🤖 AI Summary
This work addresses the challenge of dynamically inferring team affective states in multi-user virtual reality environments, where the scarcity of high-quality annotated data and the limitations of traditional self-reporting methods hinder real-time emotion capture during interactions. To overcome this, the authors propose a fine-tuning-free approach leveraging large language models (LLMs): acoustic feature similarity is used to retrieve contextual examples, which—combined with a few annotated samples—enable in-context learning (ICL) to automatically generate emotion-related synthetic ground-truth labels from streaming speech. The method achieves performance comparable to fine-tuned models on multimodal affective analysis tasks while substantially reducing computational overhead, offering a highly efficient and practical synthetic labeling solution for continuous speech-based emotion classification.
📝 Abstract
Understanding human states and interaction dynamics is a core goal of human-computer interaction (HCI).

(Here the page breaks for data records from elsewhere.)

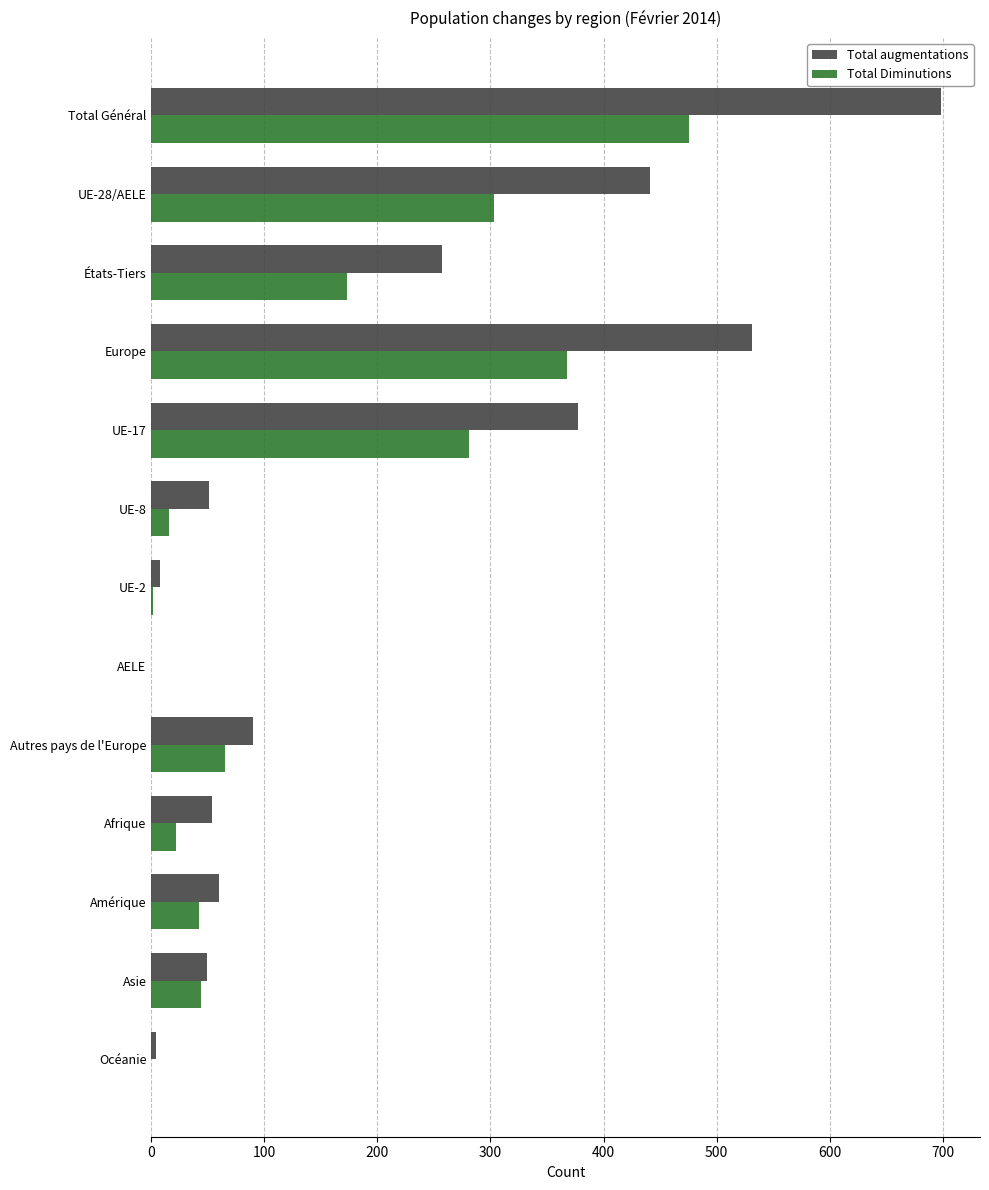

What is the sum of the Total Diminutions values at Europe and Autres pays de l'Europe?

433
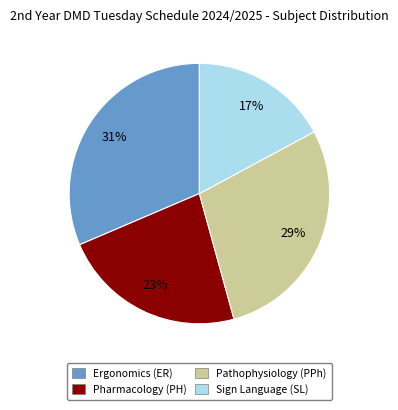

Which category has the biggest portion of the pie?

Ergonomics (ER)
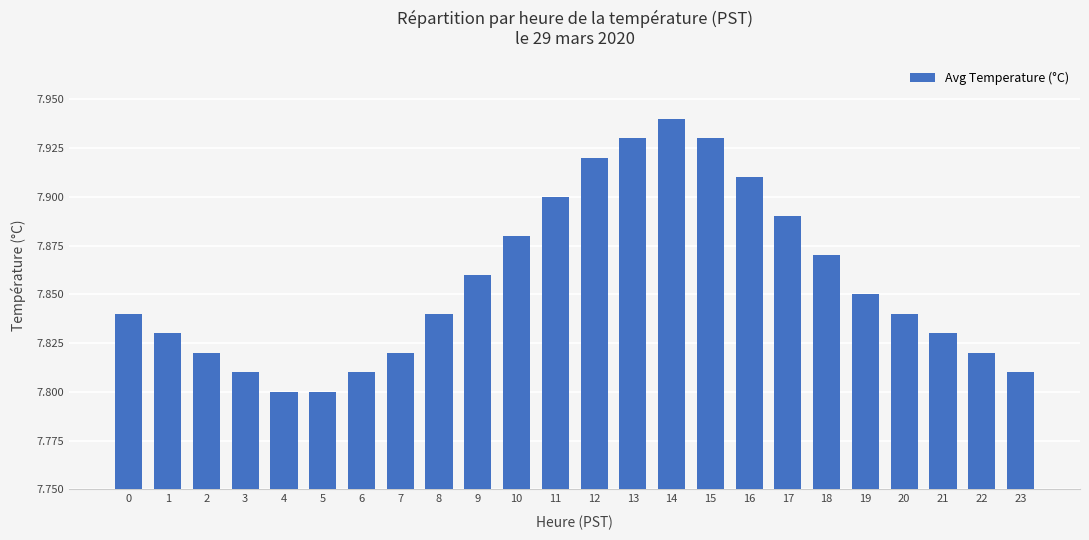

Approximately how many times larger is the value at 10 compared to 19?

1.0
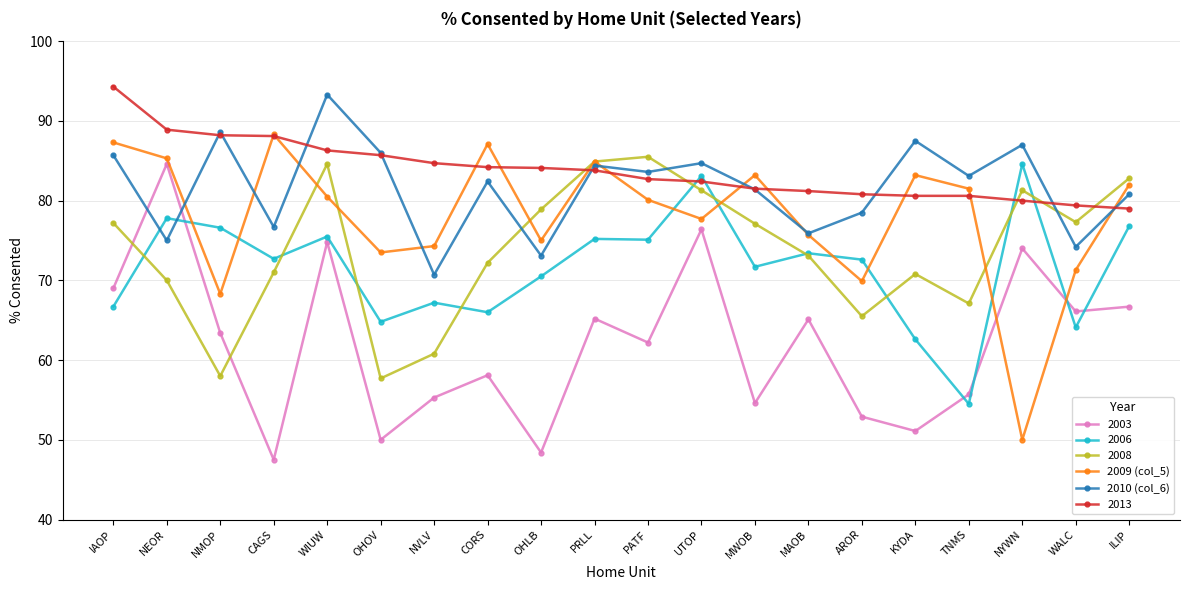

Rank the series at KYDA from highest to lowest value.

2010 (col_6), 2009 (col_5), 2013, 2008, 2006, 2003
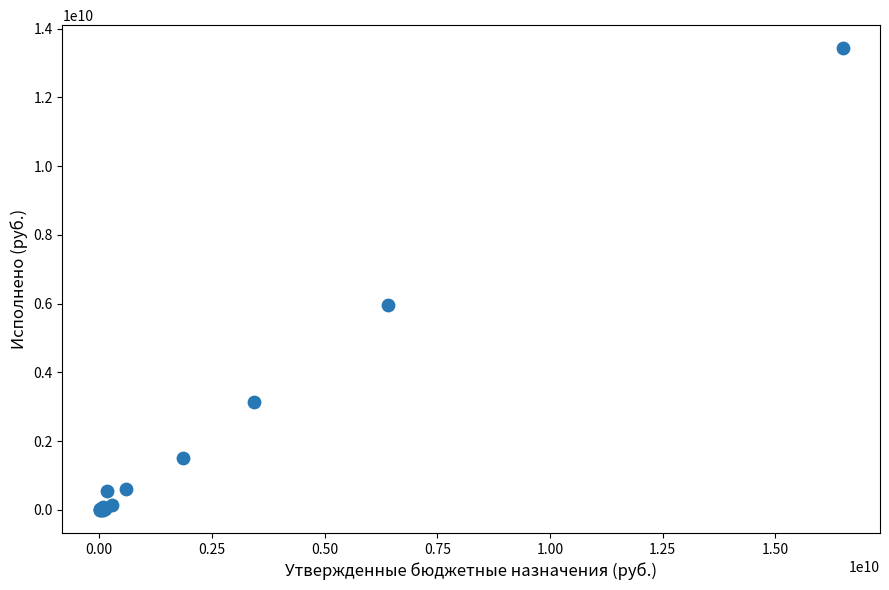

What Y value in the scatter plot is closest to 6716101777?

5973009896.3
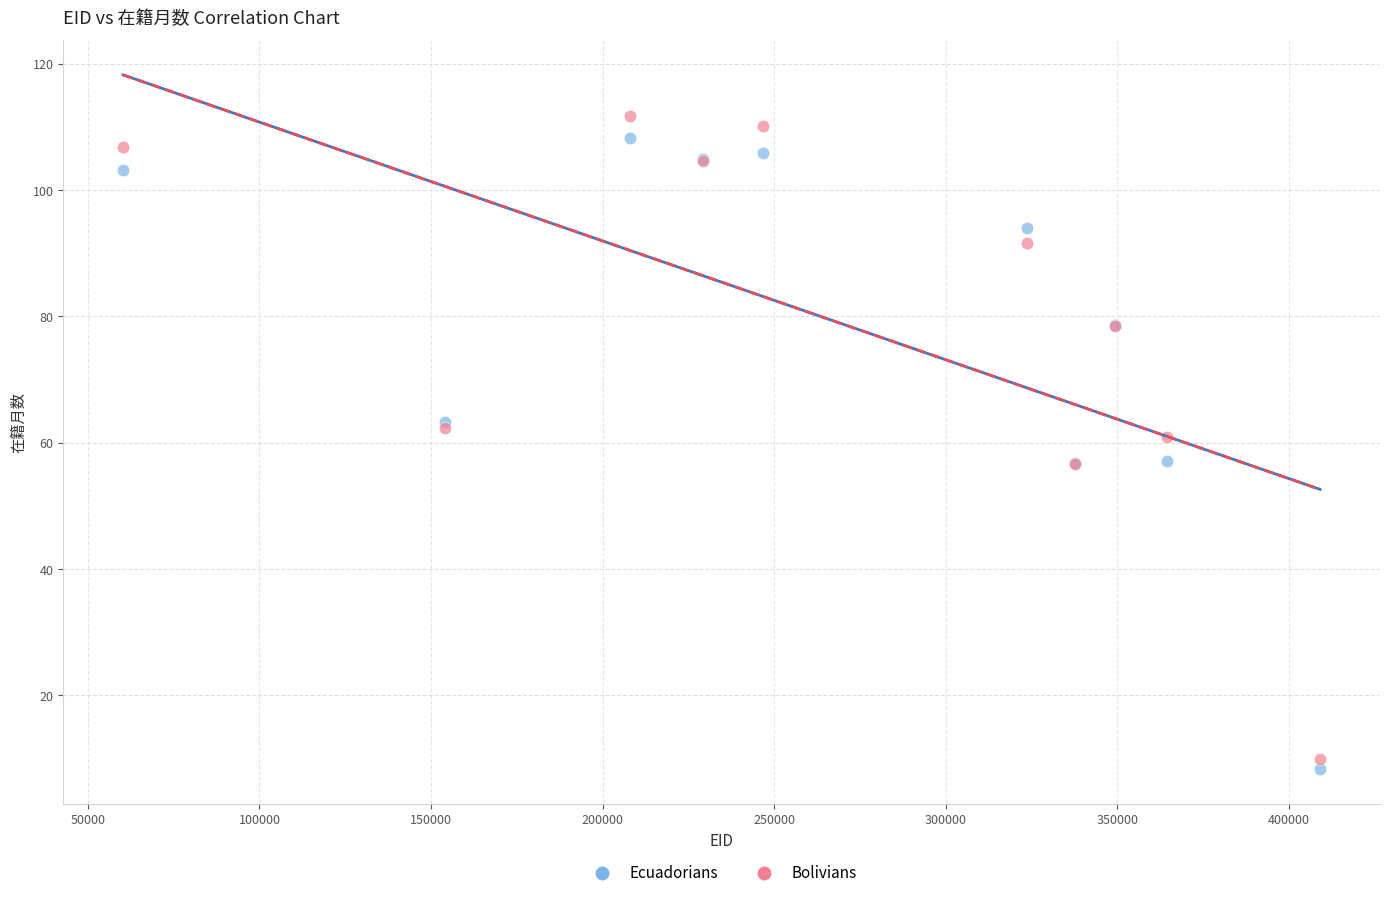

Which series has the widest spread of Y values?

Bolivians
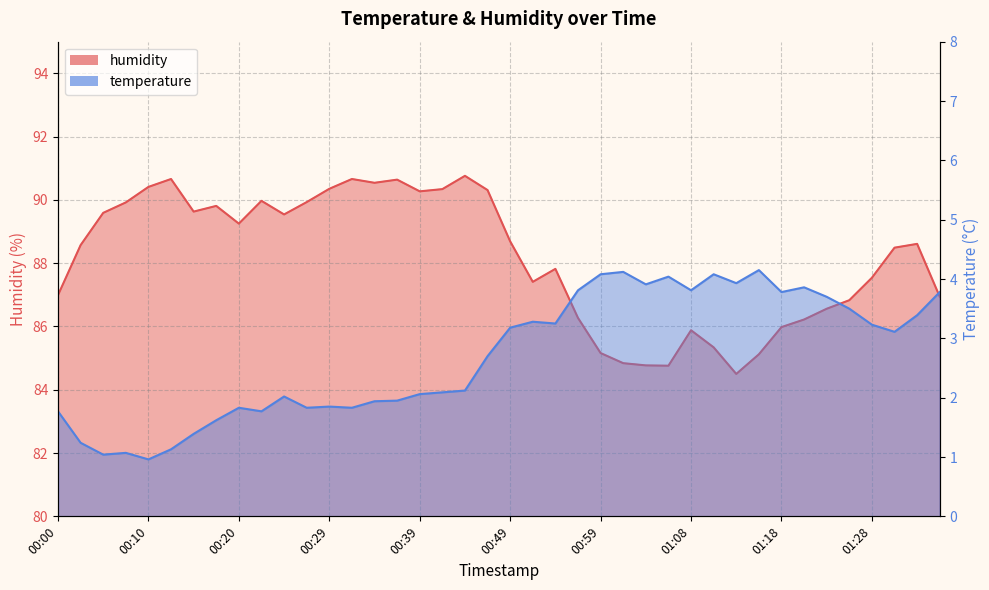

The value of humidity at 00:54 is 87.8. True or false?

True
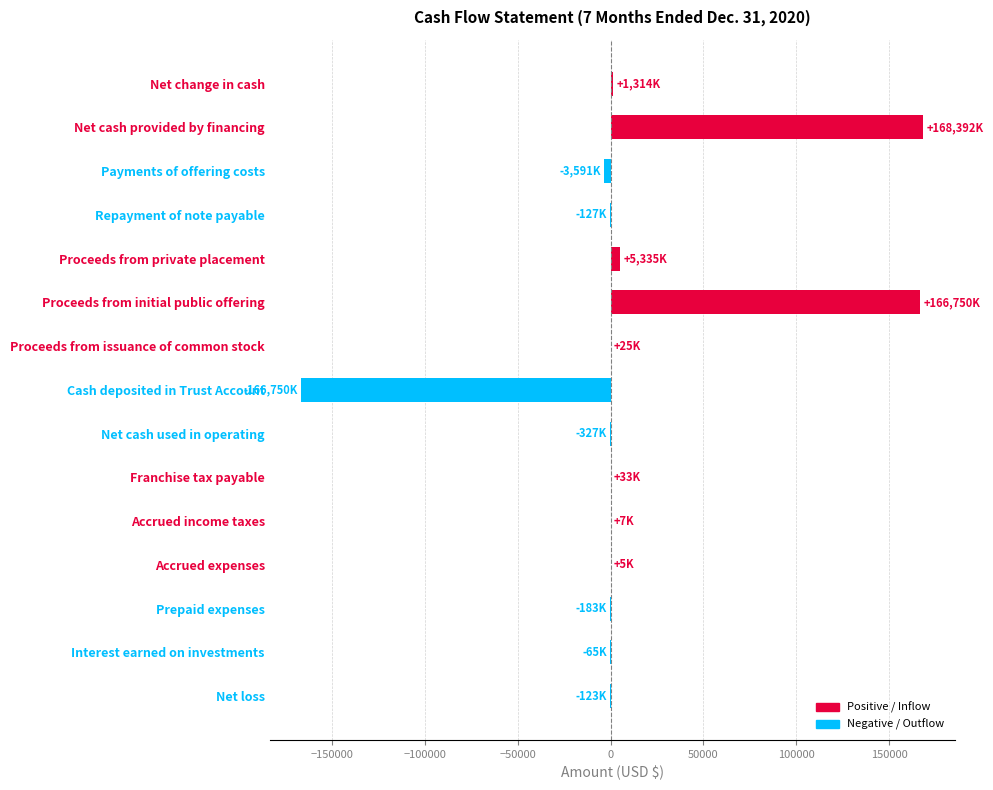

The value at Proceeds from initial public offering is 166750.0. True or false?

True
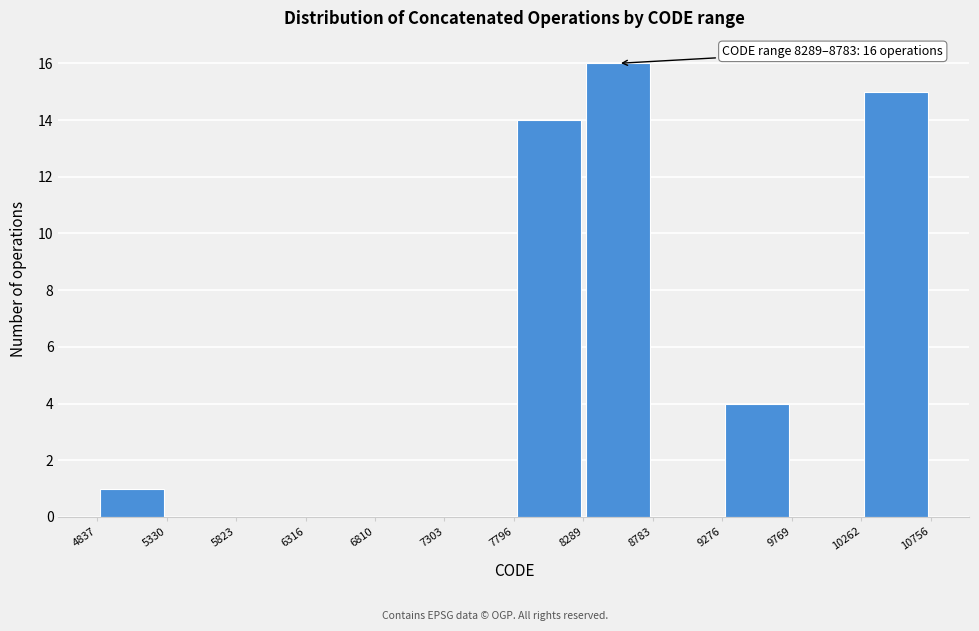

Over which range of the x-axis is the bar tallest?

8289 to 8783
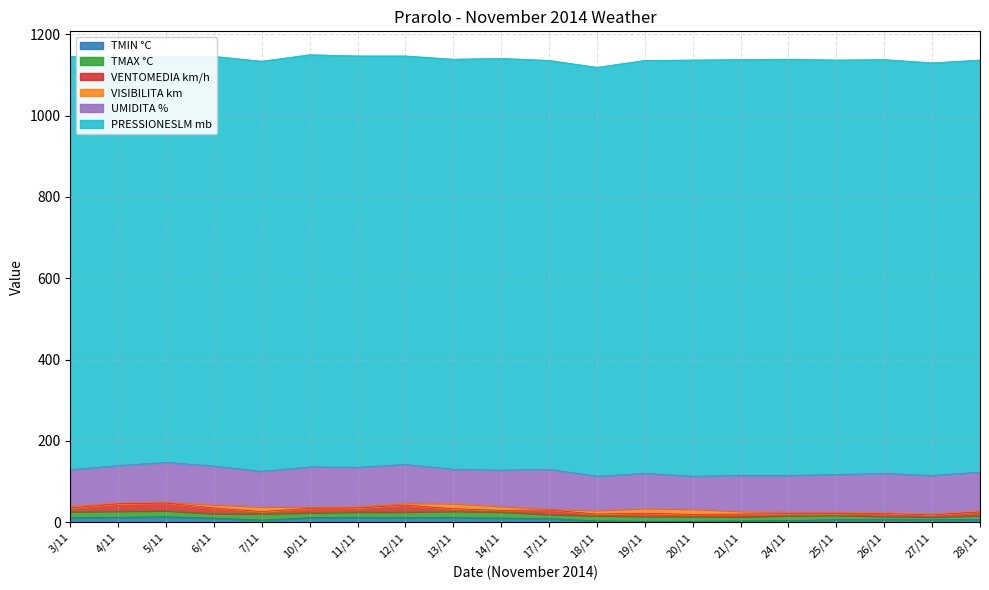

Which series has the largest total across all categories?

PRESSIONESLM mb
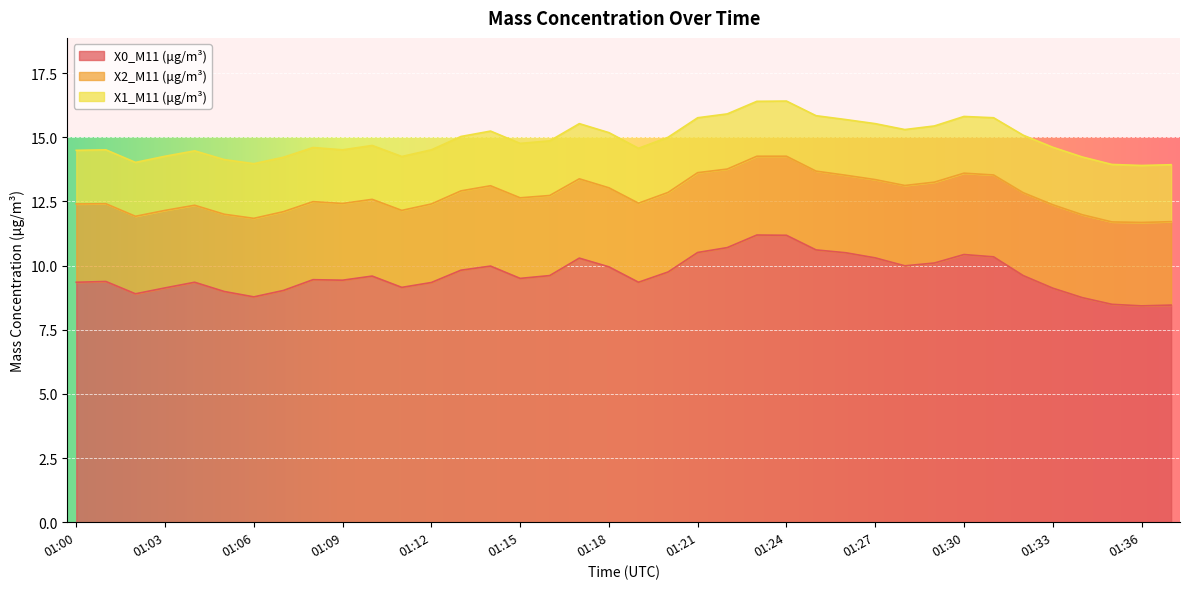

True or false: X0_M11 (μg/m³) and X1_M11 (μg/m³) cross at least once.

False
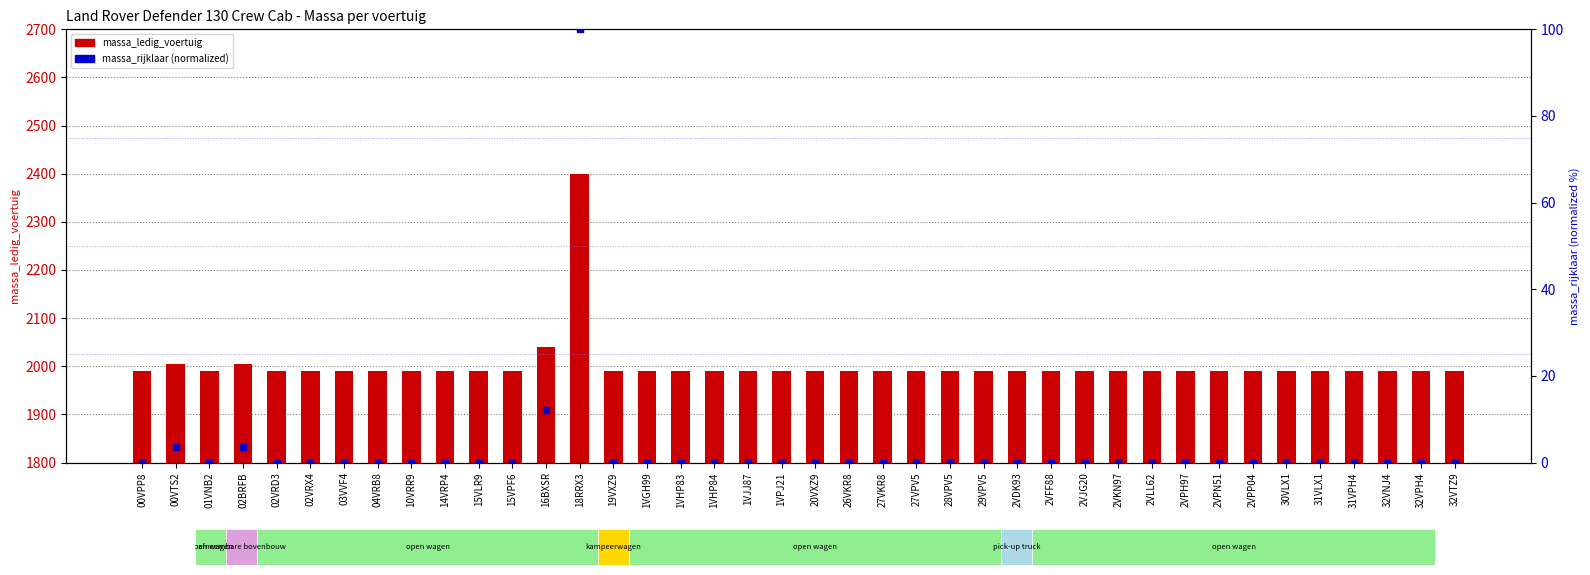

Which series reaches the maximum Y coordinate?

massa_ledig_voertuig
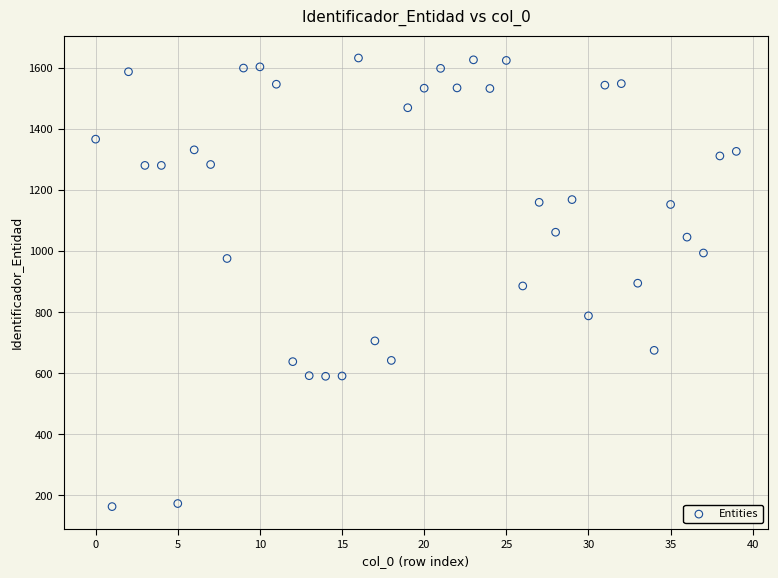

What is the range of Y values (max minus min)?

1470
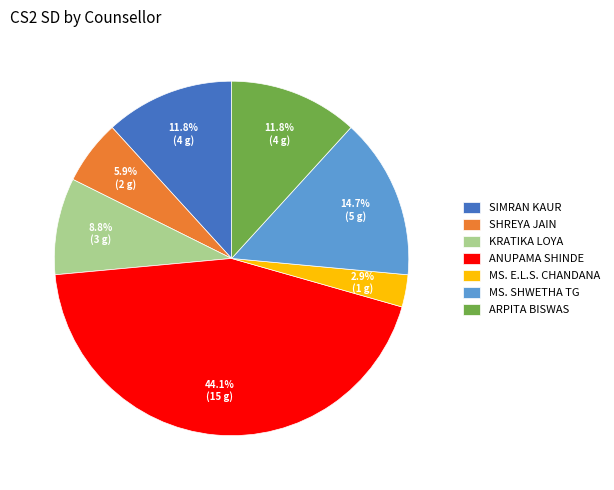

Which slice is the largest?

ANUPAMA SHINDE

As interaction paradigms become more immersive, virtual reality (VR) has emerged as a powerful platform for studying collaborative work. In such settings, evaluating team collaboration states, including team performance and team resilience, requires continuous and reliable inference of latent team-level cognitive and affective states from multi-modal sensor data, such as speech signals. However, generating ground truth labels for these latent states remains challenging due to sensor-induced noise, contextual variability, and sparse expert annotations. Traditional self-reporting approaches provide only static and delayed measurements and are therefore insufficient for capturing dynamic team processes reflected in continuous speech data. In this work, we propose a large language model (LLM)-driven, agentic inference workflow for automated emotion-related synthetic ground truth generation from streaming speech data in multi-user VR environments. Leveraging the generalization capabilities of LLMs, we use In-Context Learning (ICL) with few-shot demonstrations of paired audio-based samples and their corresponding transcriptions. ICL tends to achieve task adaptation comparable to model fine-tuning while circumventing the computational overhead of parameter updates. To construct informative and robust in-context prompts, we adopt a retrieval-based selection strategy that dynamically identifies relevant audio demonstrations based on similarity in the acoustic feature space.